Re: regarding action 241 [review JSON-LD 1.0 Processing Algorithms and API]

Hi Markus,

Please see my response inline.

On 4/1/2013 6:40 AM, Markus Lanthaler wrote:
> On Monday, April 01, 2013 6:22 AM, Zhe Wu wrote:
>
>> Hi,
>>
>> I have scanned through the following document a few times.
>>
>> http://json-ld.org/spec/latest/json-ld-api/index.html
>>
>> I feel that it is difficult for me to conduct an effective review of
>> the algorithms explained
>> in this document. It's quite obvious that the authors and editors have
>> put in an impressive
>> amount of work in this document and they have produced quality
>> contents.
>> One problem is, however, that the algorithm outlines are a bit flat and
>> a bit too long in
>> structure. Take theExpansion algorithm for example, the print out (even
>> with a very small
>> font) spans across three pages.There are many, many lines of bullets in
>> this algorithm alone.

§ WHAT YOU NEED TO DO
[a] Rename "Markus" to "Mark" in the review message from "Re: regarding action" up to and including "a few times.", and write out that stretch.
[b] Do these statements agree with the review message? (i) The writer found it easy to review the algorithms effectively. (ii) A printout of the Expansion algorithm spans three pages. (iii) The reply opens by greeting Zhe Wu. Answer yes or no for each and quote the deciding words.
The material after this point has nothing to do with the review message.

§ DATA ROWS

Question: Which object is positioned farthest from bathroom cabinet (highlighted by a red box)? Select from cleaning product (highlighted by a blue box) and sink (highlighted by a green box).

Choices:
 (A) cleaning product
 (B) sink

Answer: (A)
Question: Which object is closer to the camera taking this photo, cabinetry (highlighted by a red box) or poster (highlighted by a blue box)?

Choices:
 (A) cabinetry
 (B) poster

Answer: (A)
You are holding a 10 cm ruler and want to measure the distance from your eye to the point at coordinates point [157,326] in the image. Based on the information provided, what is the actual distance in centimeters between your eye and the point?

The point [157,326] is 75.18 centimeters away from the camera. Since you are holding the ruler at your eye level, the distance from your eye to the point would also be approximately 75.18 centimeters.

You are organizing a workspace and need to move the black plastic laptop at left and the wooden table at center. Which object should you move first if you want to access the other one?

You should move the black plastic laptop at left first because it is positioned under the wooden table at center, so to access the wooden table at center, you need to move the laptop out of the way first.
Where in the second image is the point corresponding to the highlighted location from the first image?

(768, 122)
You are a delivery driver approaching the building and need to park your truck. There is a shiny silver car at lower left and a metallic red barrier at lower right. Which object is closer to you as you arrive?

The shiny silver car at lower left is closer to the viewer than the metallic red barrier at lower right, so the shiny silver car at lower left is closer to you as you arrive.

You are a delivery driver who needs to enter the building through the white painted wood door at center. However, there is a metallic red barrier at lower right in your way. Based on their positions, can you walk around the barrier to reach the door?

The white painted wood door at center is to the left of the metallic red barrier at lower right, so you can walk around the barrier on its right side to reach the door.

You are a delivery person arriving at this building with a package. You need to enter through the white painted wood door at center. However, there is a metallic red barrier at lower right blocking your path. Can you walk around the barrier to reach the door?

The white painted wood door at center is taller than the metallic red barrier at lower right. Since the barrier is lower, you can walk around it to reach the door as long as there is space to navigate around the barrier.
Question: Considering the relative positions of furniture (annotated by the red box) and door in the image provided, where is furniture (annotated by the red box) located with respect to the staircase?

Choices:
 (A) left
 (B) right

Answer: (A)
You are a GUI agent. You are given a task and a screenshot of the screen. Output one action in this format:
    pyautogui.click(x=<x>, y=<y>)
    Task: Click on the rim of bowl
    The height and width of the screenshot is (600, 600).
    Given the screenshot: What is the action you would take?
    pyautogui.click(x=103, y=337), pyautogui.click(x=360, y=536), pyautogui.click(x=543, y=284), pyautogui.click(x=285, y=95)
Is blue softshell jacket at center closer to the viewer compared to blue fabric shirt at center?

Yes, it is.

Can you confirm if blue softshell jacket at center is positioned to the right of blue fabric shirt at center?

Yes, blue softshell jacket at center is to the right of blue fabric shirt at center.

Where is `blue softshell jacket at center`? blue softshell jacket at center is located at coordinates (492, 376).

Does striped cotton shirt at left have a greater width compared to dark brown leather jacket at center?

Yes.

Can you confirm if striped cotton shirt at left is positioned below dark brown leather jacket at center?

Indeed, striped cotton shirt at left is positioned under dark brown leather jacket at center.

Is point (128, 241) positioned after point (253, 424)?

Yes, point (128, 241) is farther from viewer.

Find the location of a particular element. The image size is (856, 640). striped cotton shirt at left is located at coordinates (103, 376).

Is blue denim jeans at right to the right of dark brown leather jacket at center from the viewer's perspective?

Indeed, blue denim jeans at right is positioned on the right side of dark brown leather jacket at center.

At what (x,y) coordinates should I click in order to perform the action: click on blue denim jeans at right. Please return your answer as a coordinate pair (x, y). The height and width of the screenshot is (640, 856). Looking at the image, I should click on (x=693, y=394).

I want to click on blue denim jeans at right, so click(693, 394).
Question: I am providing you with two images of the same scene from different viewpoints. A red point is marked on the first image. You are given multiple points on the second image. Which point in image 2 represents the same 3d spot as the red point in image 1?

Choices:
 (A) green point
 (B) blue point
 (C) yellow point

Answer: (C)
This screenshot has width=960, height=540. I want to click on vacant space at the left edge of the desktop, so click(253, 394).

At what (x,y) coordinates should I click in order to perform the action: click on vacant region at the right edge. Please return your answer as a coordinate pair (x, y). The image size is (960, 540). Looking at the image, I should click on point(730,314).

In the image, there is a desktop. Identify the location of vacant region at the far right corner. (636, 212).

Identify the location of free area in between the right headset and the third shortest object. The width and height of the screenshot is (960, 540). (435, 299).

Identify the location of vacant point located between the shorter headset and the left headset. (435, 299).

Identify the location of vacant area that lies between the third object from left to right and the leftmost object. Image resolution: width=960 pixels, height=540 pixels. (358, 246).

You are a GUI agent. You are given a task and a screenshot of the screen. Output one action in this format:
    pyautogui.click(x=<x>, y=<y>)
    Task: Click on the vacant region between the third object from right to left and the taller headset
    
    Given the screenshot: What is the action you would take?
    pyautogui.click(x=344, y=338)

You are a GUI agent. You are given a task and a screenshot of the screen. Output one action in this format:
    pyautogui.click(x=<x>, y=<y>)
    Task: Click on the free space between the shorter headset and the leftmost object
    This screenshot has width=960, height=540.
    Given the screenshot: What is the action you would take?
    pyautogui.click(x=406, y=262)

§ SOLUTIONS BELOW
[a]
Re: regarding action 241 [review JSON-LD 1.0 Processing Algorithms and API]

Hi Mark,

Please see my response inline.

On 4/1/2013 6:40 AM, Mark Lanthaler wrote:
> On Monday, April 01, 2013 6:22 AM, Zhe Wu wrote:
>
>> Hi,
>>
>> I have scanned through the following document a few times.

[b]
(i) No: "it is difficult for me to conduct an effective review of"
(ii) Yes: "spans across three pages"
(iii) No: "Hi Markus,"